» DIRECTIONS
Every entry gets copied exactly. No images go into the copy.

↓

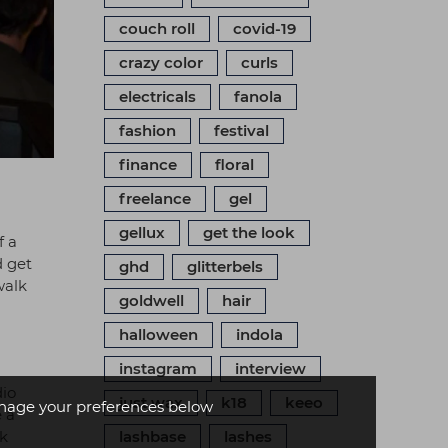
couch roll
covid-19
crazy color
curls
electricals
fanola
fashion
festival
finance
floral
freelance
gel
gellux
get the look
f a
d get
ghd
glitterbels
walk
goldwell
hair
halloween
indola
instagram
interview
dio
just wax
k18
keeo
age your preferences below
 a
rk
lashbase
lashes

↑

» OUTPUT BELOW
couch roll
covid-19
crazy color
curls
electricals
fanola
fashion
festival
finance
floral
freelance
gel
gellux
get the look
f a
d get
ghd
glitterbels
walk
goldwell
hair
halloween
indola
instagram
interview
dio
just wax
k18
keeo
age your preferences below
 a
rk
lashbase
lashes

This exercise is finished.